Technological solutions to infertility are not enough on their own
A comprehensive new report paints an alarming picture of the threat to human health and fertility posed by human-made endocrine disruptors. As artificial fertilisation techniques are offered to increasingly older women, will they deliver the intended reward or are such solutions doomed to fail without a broader view of the infertility jigsaw puzzle?
WHO’s second look
The idea that human-made chemicals in our environment may be having profound effects on human health and ecosystems is nothing new. Indeed, the first World Health Organization (WHO) report on the vast array of industrially-produced chemicals known to disrupt hormonal (endocrine) systems in animals including humans was published in 2002. Back then, the science was sparse and the report concluded that the overall data linking endocrine-disrupting chemicals (EDCs) and human health effects were “weak.”
“Human and wildlife health depends on the ability to reproduce and develop normally. This is not possible without a healthy endocrine system” – an inevitable conclusion, bearing in mind the enormous complexity and infinitely precise balancing of the endocrine system
EDCs are now almost ubiquitous worldwide
Up to 40% of young men in some countries have low semen quality, and the incidence of genital malformations, including undescended testes (cryptorchidism) and penile malformations, in baby boys has either increased over time or plateaued at high levels
Adverse pregnancy outcomes, such as preterm birth and low birth weight, are on the rise in many countries
Nearly 800 chemicals with known or potential endocrine-disrupting properties have been identified – yet only a tiny fraction have been specifically tested for these effects in intact organisms
UK health service recognises rising infertility rates
In the same week that the WHO report was released, the UK’s National Institute for Clinical Excellence (NICE) announced that it would extend funding for in-vitro fertilisation (IVF) to women aged 40–42 years, up from the previous limit of 39 years. In doing so, NICE recognised [http://publications.nice.org.uk/fertility-cg156] that, “Infertility affects 1 in 7 heterosexual couples in the UK. Since...2004 there has been a small increase in the prevalence of fertility problems”. As Figure 1 shows, most of the increase in UK fertility problems is due to ‘unexplained’ and male factors.

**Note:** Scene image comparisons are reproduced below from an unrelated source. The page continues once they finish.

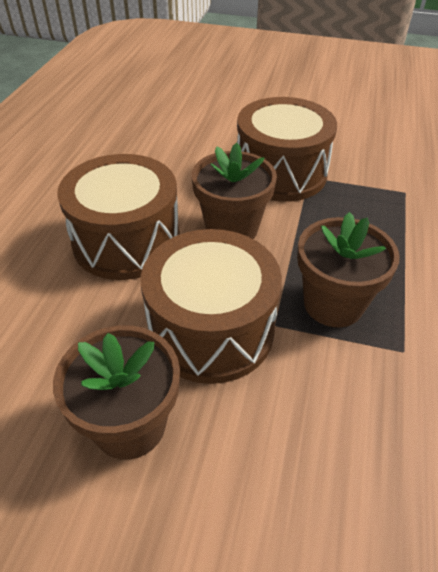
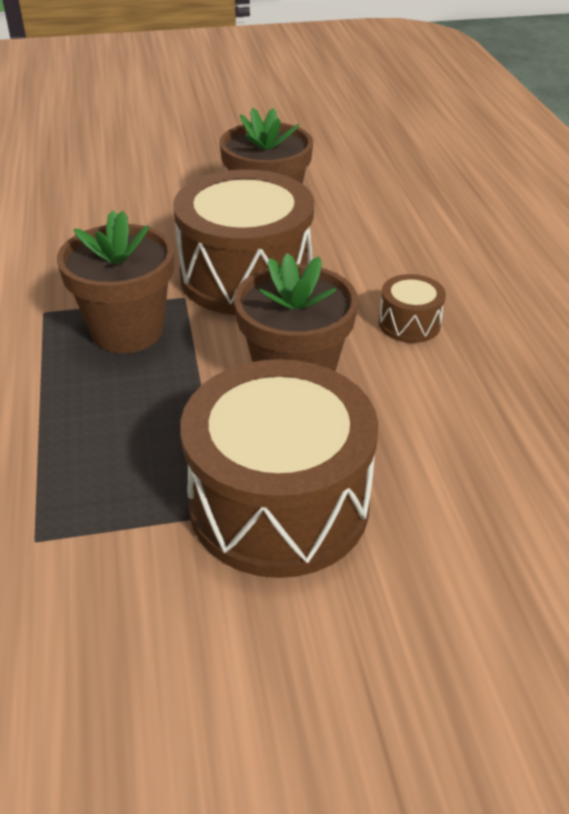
camera: 155 degrees right, 5 degrees down
(126, 241) = (409, 324): brown drum -> brown drum, size x0.44

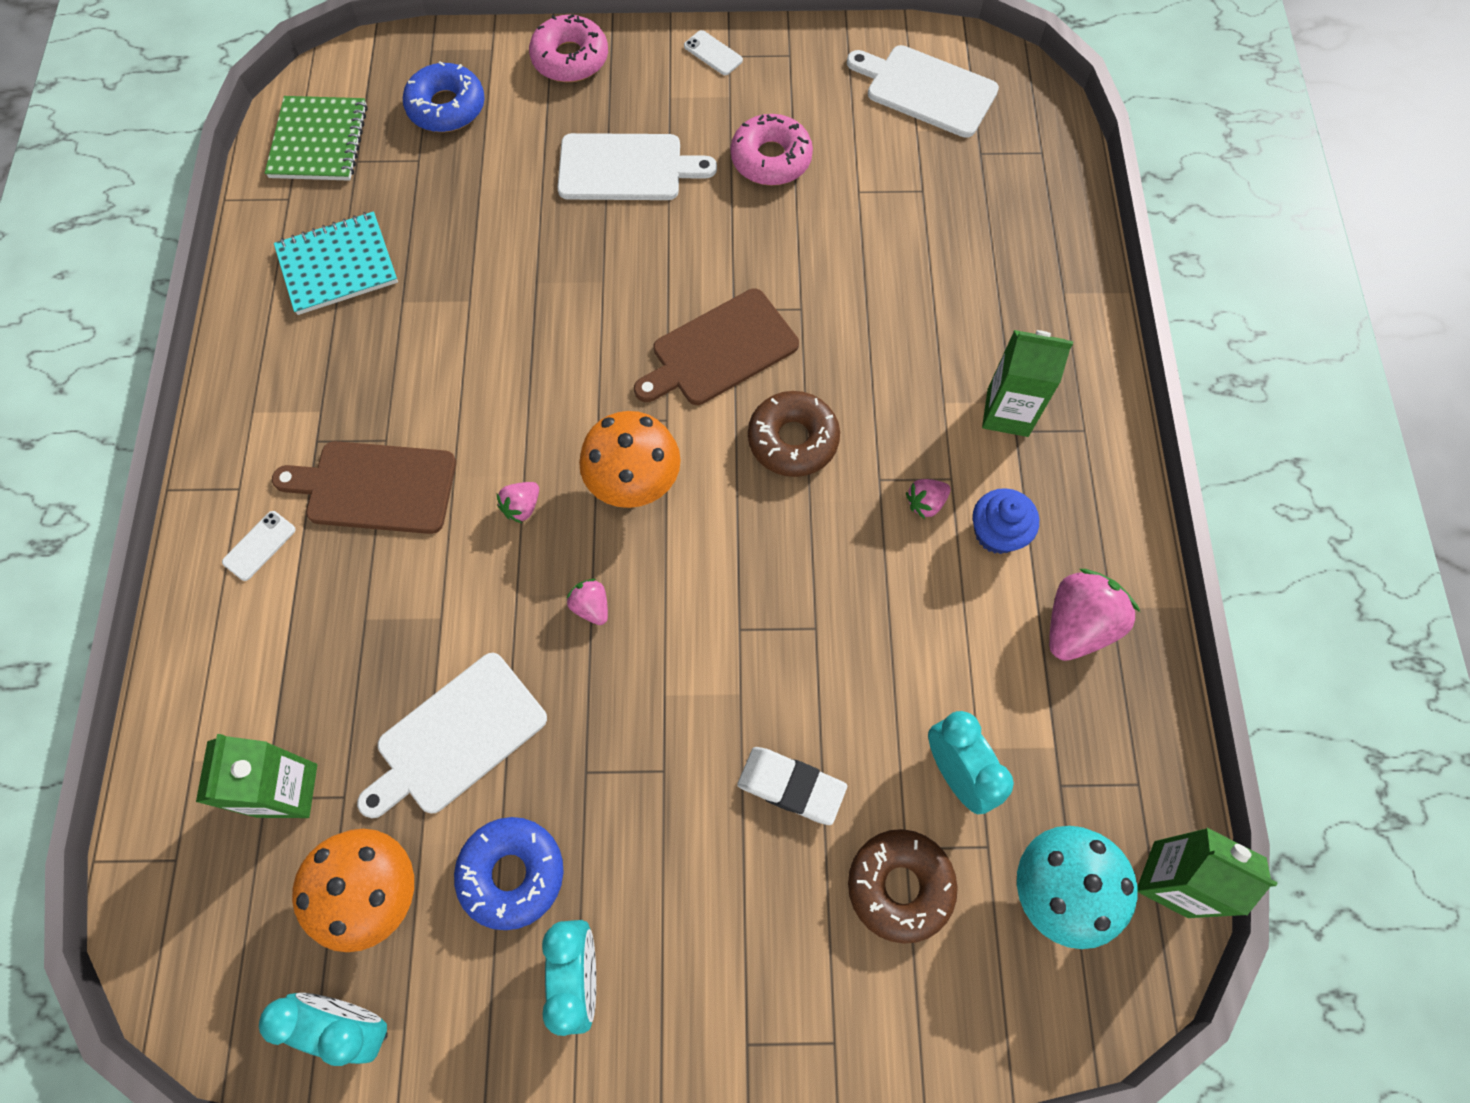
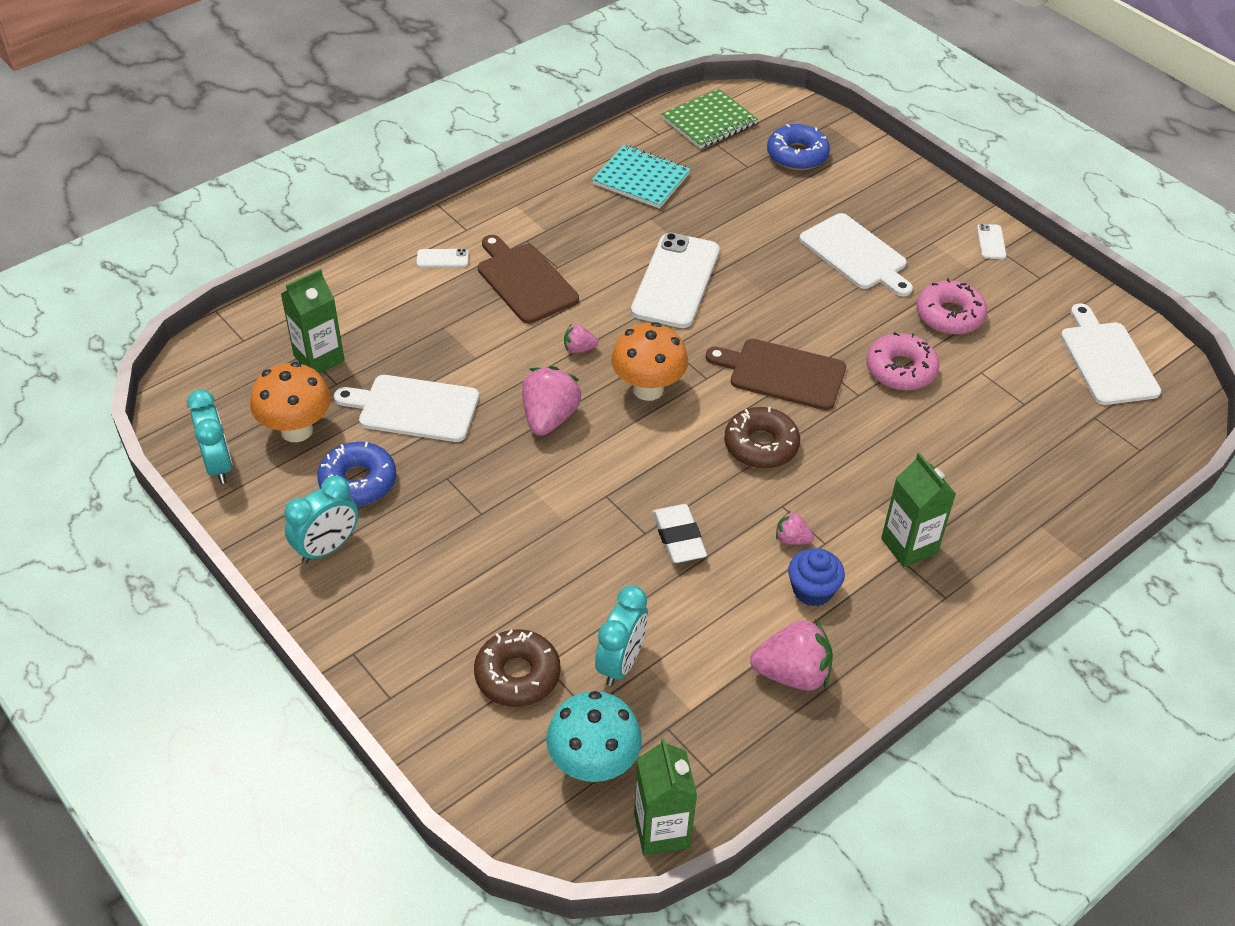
camera: 50 degrees right, 20 degrees down
(513, 346) = (675, 281): none -> white phone
(570, 59) = (899, 183): pink donut -> pink donut (900, 370)
(591, 607) = (549, 418): pink strawberry -> pink strawberry, size x1.95
(791, 786) = (530, 581): white eraser -> white eraser (678, 537)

The question must be asked: could the rising incidence of infertility be at least partially related to environmental endocrine disruptors of the type described in the WHO report? In men, the limited evidence available suggests links between certain EDCs and reduced sperm quality; and while plausible biochemical mechanisms exist for the role of EDCs in female infertility, the report itself notes that, “There is...almost no evidence for causation of...infertility [by ECDs]; however, few studies have examined chemical causation of these diseases directly, and very few chemicals have been investigated”.
This is, of course, code for there being a data gap the size of the Grand Canyon, and absence of evidence is not evidence of absence – despite what the chemical lovers at Sense About Science and elsewhere would have us believe.
On the basis of what is already known about the insidious low-dose effects and wide distribution of EDCs, we’d frankly be amazed if EDCs weren’t implicated to some degree in the rising rates of both female and male infertility.
But we have to wonder whether making IVF ever more available is the right way to address the infertility epidemic. Quite aside from its traumatic, prolonged and often unsuccessful nature, IVF treatment involves a big whack of artificial hormones – which, going by the WHO report and the history of hormone replacement therapy, may aid conception in the short term but cause untold problems in the future. Not least of which is adding further EDCs to municipal drinking water supplies, waste and natural water courses.
And, of course, apart from hormone-related mechanisms, infertility may be associated with a host of diet and lifestyle factors: insufficient or excessive exercise, heavy metal contamination, stress, lack of sleep, micronutrient deficiencies and electromagnetic pollution, to name some of the most prevalent. A programme designed to give the body a ‘spring clean’, while building it up with a clean, nutrient-rich diet possibly assisted by targeted food supplements, seems the most logical way to boost fertility – but here, in the UK, NICE and the NHS have virtually nothing to say.
WHO has put EDCs on the international radar
We hope that the WHO report will prompt governments and health authorities to spend taxpayers’ money on thoroughly investigating the links between endocrine disruptors and health and fertility effects. In the meantime, the precautionary principle should be used to encourage much tighter controls of industrial and pharmaceutical chemicals and waste.
In the meantime, those interested in natural methods of fertility enhancement should do their due diligence. Our friends at the UK charity Foresight Preconception have for many years helped thousands to become pregnant. Similar organisations exist in other parts of Europe and around the world.